-- Start Raw data --
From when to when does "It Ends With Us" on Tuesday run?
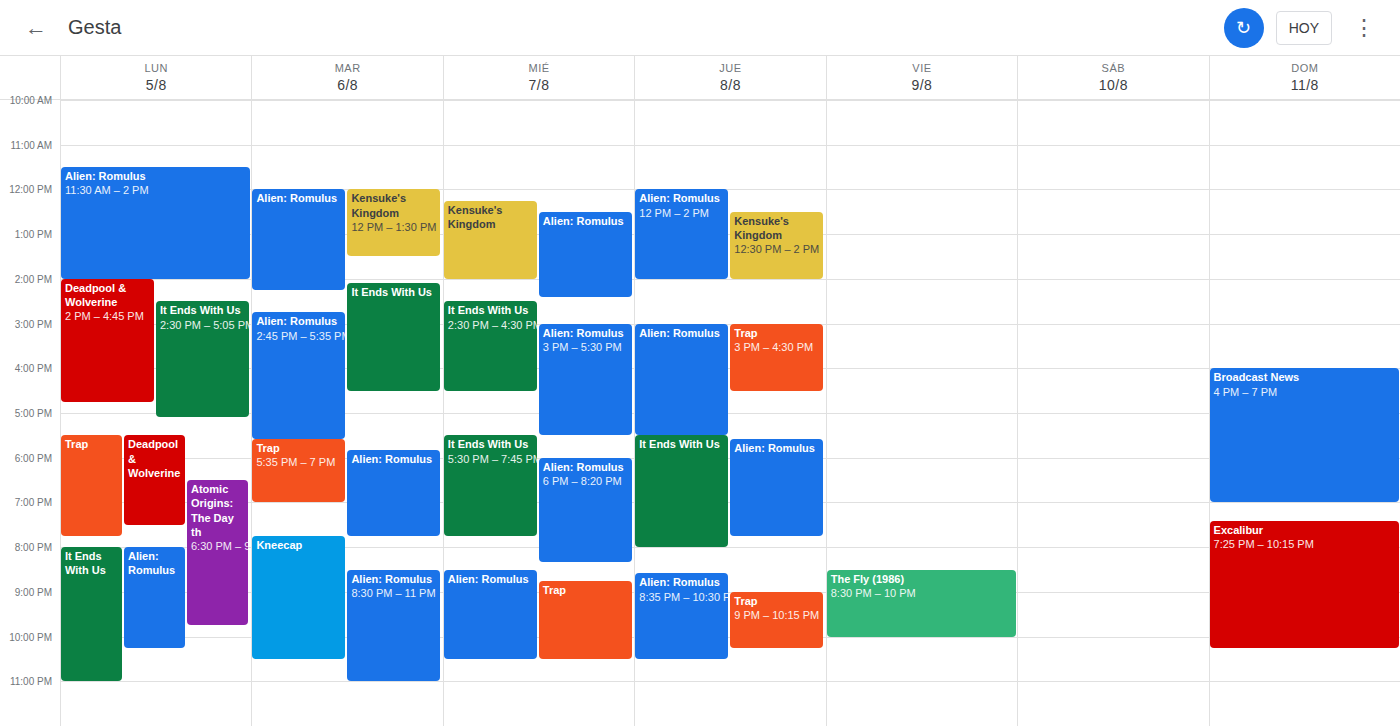
2:05 PM to 4:30 PM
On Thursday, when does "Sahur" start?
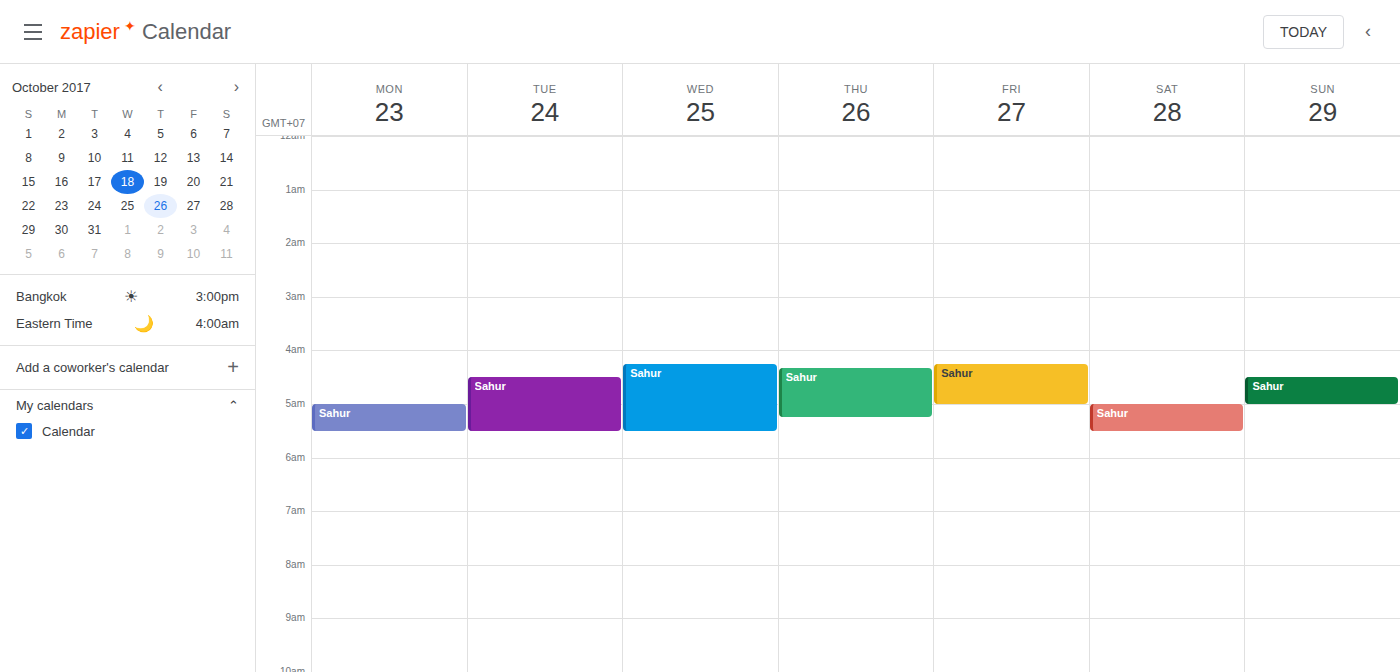
4:20 AM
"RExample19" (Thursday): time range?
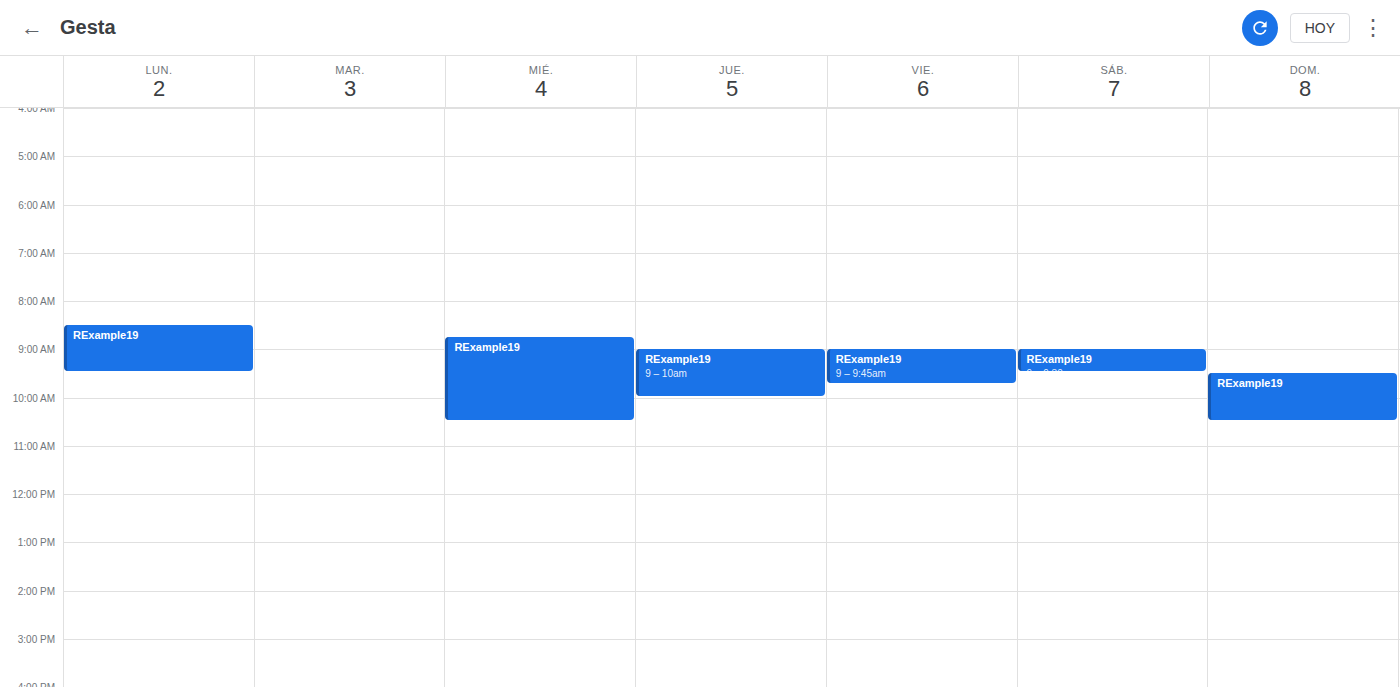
-- End Raw data --
▸ **Set exercise**: Output every line of the records above word for word, leaving out the pictures.

▸ **Solution to the exercise**:
From when to when does "It Ends With Us" on Tuesday run?
2:05 PM to 4:30 PM
On Thursday, when does "Sahur" start?
4:20 AM
"RExample19" (Thursday): time range?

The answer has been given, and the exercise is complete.